■ **AIM**
Reproduce word for word the lines below, starting with the line that contains "order: Apiales" and ending with the line that contains "common name: Fennel", both included.

───── INFORMATION GIVEN

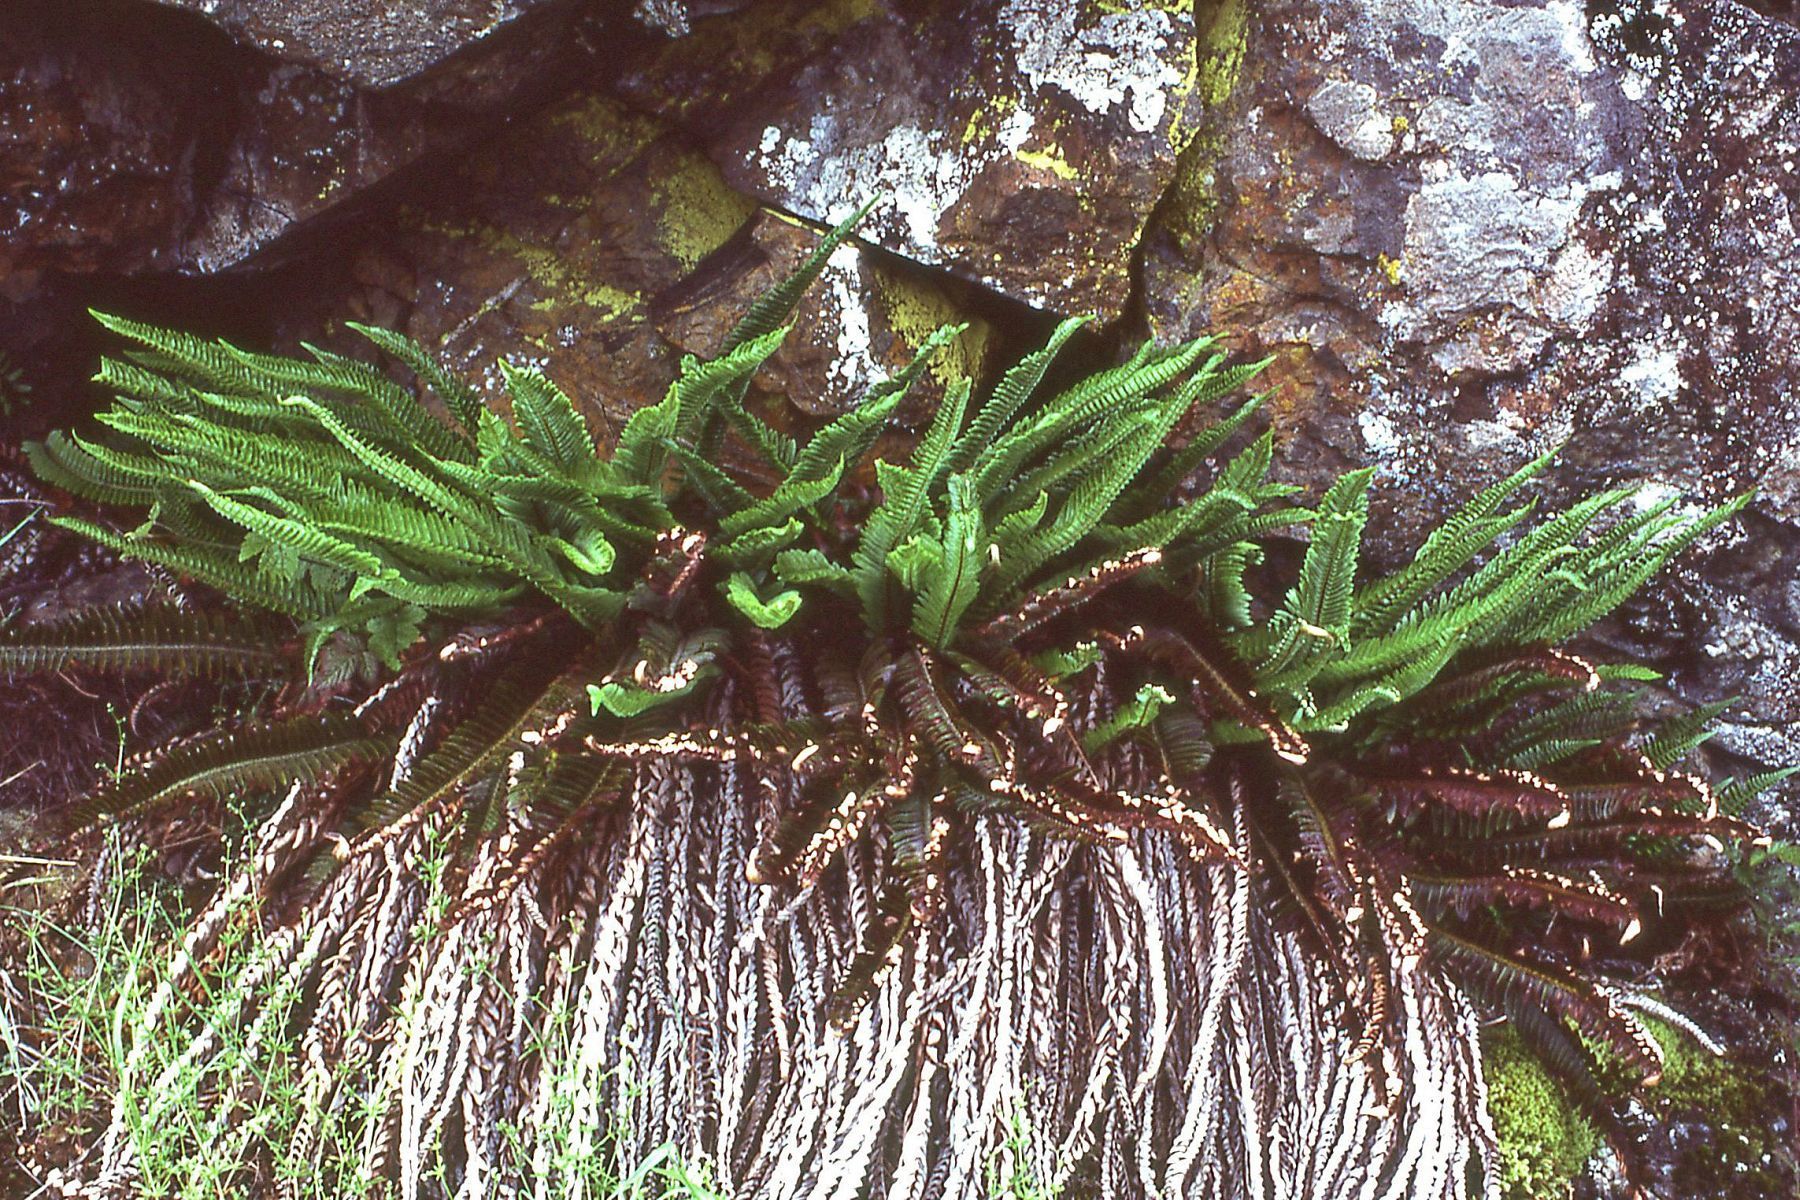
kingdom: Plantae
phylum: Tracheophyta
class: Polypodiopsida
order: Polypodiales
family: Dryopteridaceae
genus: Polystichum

──────────
───── INFORMATION GIVEN

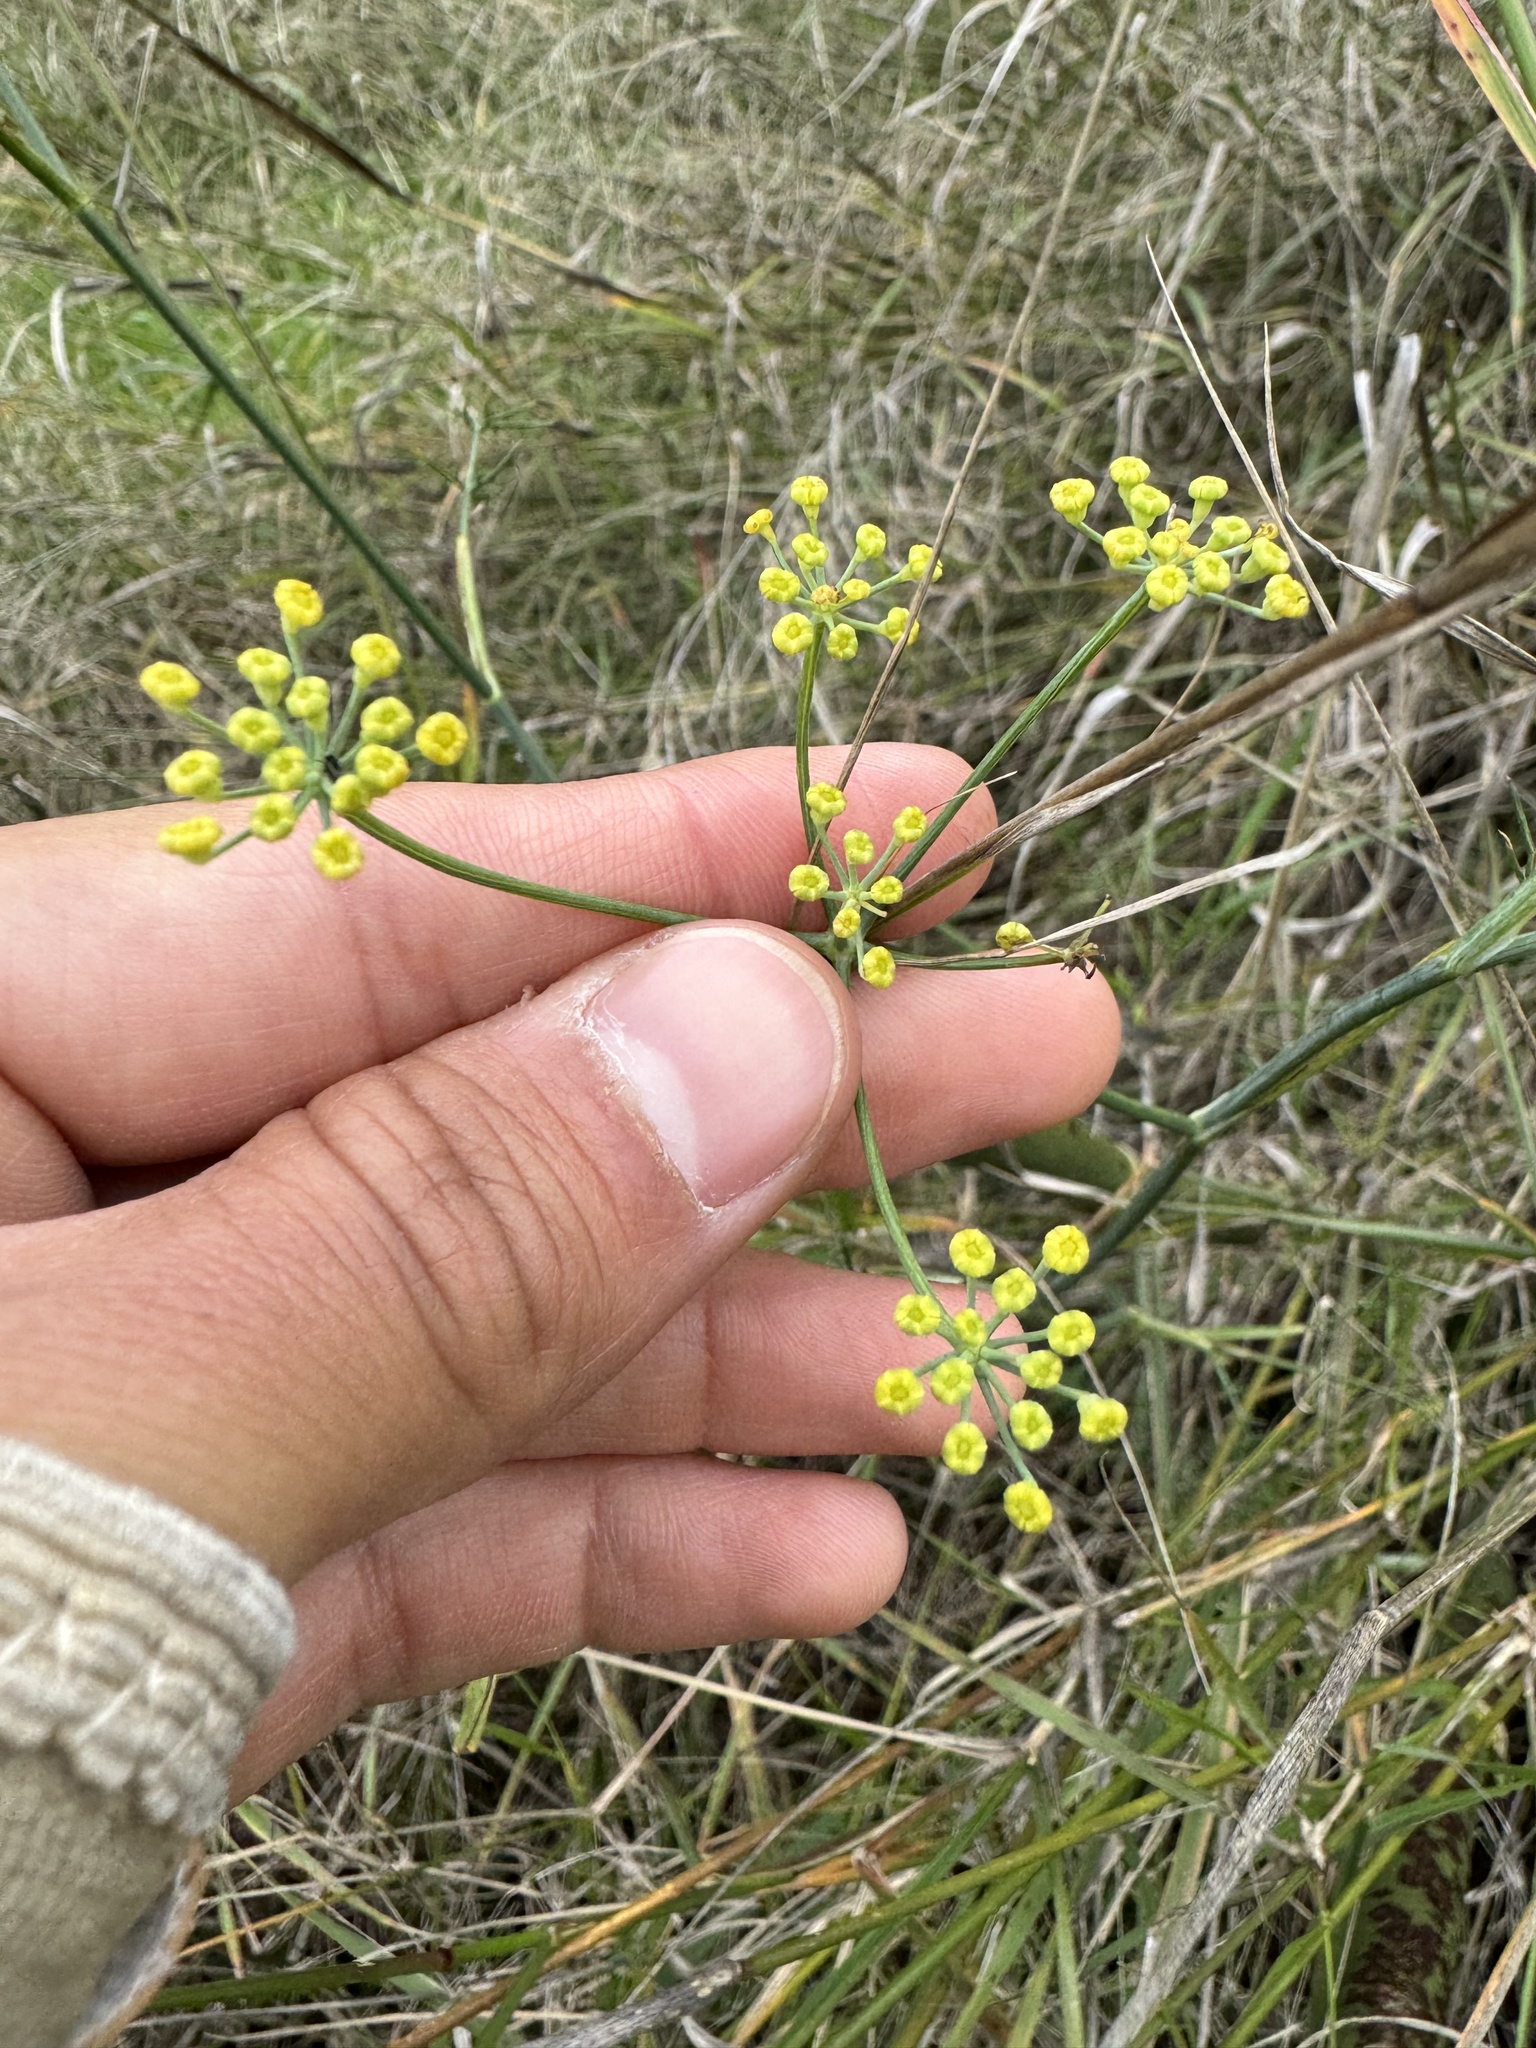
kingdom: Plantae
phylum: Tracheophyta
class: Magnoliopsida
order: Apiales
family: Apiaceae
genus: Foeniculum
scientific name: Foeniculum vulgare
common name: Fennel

──────────

■ **OUTPUT FOR THIS EXERCISE**
order: Apiales
family: Apiaceae
genus: Foeniculum
scientific name: Foeniculum vulgare
common name: Fennel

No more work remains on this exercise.